The Shame of Failing at Learning

Joel MacDonald
UPEI TLC
Published in
3 min readFeb 8, 2018

“How well children grow through the traumas, challenges, and disadvantages they experience depends on how well they learn. How well they rise to the opportunities and advantages they experience depends on how well they learn. From their emotional health and maturity to their mental health and wisdom, their innermost growth and outermost achievement depends on how well they learn. It’s not just what they learn or how they learn, our children’s futures depends on how well they learn in general — on the health of their learning.” — David Boulton

Shame is a fundamental and ancient human emotion. We can feel shame about all kinds of things — our backgrounds, our relationships, our abilities. And just like we can feel shame about our body, we can also feel shame about our mind. What happens to any of us when we grow up being ashamed of our mind or our ability to learn?

Says vulnerability researcher Brene Brown, the sexes perceive shame in the same way — do not be weak. Shame motivates us to change, quickly. When we experience shame, we often erect a shame screen, which is a defense mechanism we employ to deal with the shame. This is summoned by the deepest and oldest part of our brain, evoking the fight or flight mechanism. That is, in the face of shame, we withdraw (stay silent, keep secrets), get aggressive (try to control) or seek to please (try to fit in).

When it comes to shame around the mind and learning, David Boulton at learningstewards.org suggests we can demote the importance of whatever we feel the shame about, making learning not important or not cool. This is something I can certainly relate to seeing in many of the learners I have worked with over the years as well as in my own personal learning. When shame makes you feel dumb, concluding that being smart or that needing to learn is not important can be an easy next step.

Mind shame may all begin in childhood with hearing the word ‘no’ — a gentle form of shame says psychotherapist Dr. Joseph Burgo — that is often intended to act as a brake to curb curiosity and keep children safe. It’s effect? It dampens positive affect or in this case the child’s excitement and joy. The response? If it’s my almost 3-year-old son we’re talking about then it’s an immediate collapse to the floor accompanied by tears and howls. What if the, “No, that’s not correct,” is directed at a learner? What’s the response then?

While shame is important in certain contexts, like the shame a convicted murderer should feel about his/her actions, it’s not the right emotional response in an educational or training environment. The better emotion, believe it or not, is guilt. Says Brene Brown, shame is not the same as guilt. Shame is a focus on self (I am bad), while guilt is a focus on behaviour (I did something bad). Guilt in a learner’s mind says, “There’s a standard I aspire to reach and I’m not there yet”. Shame in a learner’s mind says, “I’ll never reach that standard because I’m not good enough’.

And Brown notes that shame is highly correlated with addiction, depression, violence, aggression, bullying, suicide and eating disorders. Guilt, on the other hand, is inversely correlated with those things. In her March 2012 TED Talk she states that shame needs secrecy, silence and judgment to make it grow exponentially.

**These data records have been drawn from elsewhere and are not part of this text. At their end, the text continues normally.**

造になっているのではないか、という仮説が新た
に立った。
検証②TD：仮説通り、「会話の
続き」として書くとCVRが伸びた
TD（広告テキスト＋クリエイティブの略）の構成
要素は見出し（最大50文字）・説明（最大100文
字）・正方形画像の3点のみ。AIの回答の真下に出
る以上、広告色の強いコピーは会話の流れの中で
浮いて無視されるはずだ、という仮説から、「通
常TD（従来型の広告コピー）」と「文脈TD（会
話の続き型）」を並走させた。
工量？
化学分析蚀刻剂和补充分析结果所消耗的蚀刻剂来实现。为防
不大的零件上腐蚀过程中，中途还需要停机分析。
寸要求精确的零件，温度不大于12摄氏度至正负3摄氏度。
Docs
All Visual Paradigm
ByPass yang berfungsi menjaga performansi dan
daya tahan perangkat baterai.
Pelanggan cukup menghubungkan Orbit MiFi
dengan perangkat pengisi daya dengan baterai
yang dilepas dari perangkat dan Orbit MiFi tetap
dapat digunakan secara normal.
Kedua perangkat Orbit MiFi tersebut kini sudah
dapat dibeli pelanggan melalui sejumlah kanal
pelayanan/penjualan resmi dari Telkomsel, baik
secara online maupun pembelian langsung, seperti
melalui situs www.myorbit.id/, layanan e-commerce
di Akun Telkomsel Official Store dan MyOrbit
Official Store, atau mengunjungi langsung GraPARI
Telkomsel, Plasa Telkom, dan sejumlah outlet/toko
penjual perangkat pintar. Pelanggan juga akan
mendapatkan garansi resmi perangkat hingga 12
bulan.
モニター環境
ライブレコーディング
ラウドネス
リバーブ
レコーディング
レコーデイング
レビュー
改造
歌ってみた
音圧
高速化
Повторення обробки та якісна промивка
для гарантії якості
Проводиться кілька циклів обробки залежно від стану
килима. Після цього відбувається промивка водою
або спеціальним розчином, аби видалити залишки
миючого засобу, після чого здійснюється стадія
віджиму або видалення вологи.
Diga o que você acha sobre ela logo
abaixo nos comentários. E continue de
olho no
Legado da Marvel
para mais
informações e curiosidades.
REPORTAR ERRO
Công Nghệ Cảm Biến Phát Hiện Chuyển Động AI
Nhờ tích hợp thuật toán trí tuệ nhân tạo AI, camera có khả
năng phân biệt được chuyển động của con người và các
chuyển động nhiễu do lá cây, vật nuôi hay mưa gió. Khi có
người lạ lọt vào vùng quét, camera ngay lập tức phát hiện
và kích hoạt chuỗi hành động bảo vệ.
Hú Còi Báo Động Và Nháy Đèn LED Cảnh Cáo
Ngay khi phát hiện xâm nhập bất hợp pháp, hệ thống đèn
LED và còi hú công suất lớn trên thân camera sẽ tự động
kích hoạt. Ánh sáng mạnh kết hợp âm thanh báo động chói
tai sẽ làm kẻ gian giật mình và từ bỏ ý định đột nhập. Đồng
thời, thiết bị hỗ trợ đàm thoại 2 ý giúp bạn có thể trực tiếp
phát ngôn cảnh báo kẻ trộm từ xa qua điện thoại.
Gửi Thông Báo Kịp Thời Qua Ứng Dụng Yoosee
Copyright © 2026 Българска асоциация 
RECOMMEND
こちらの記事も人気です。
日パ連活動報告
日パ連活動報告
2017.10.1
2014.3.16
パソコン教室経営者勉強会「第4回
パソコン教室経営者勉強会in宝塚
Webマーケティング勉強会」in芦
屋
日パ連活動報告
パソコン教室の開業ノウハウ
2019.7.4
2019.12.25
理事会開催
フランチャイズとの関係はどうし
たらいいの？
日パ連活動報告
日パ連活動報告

However, if you overwhelm it with empathy, it can’t survive.

The mind shame a learner can feel because of the perceived fear of failing becomes a powerfully engrained habit with age. Breaking that cycle of learning shame is no easy task. Kathleen Cushman provides three ways to keep shame from affecting learning in the classroom.

However, imagine that a teacher was willing to share his/her vulnerability with the learners as a way to help them overcome their own deep-seated vulnerabilities about fear of failure and learning shame. Brene Brown became a vulnerability research because she first studied shame and then saw that the act of being vulnerable was a catalyst to the cure. She did and continues to advocate for vulnerability despite her complete lack of comfort in being vulnerable herself. Vulnerability is not weakness. She considers it the highest form of courage. So if you are an educator responsible for a group of learners, the two most powerful words when we’re in struggle says Brown: me too.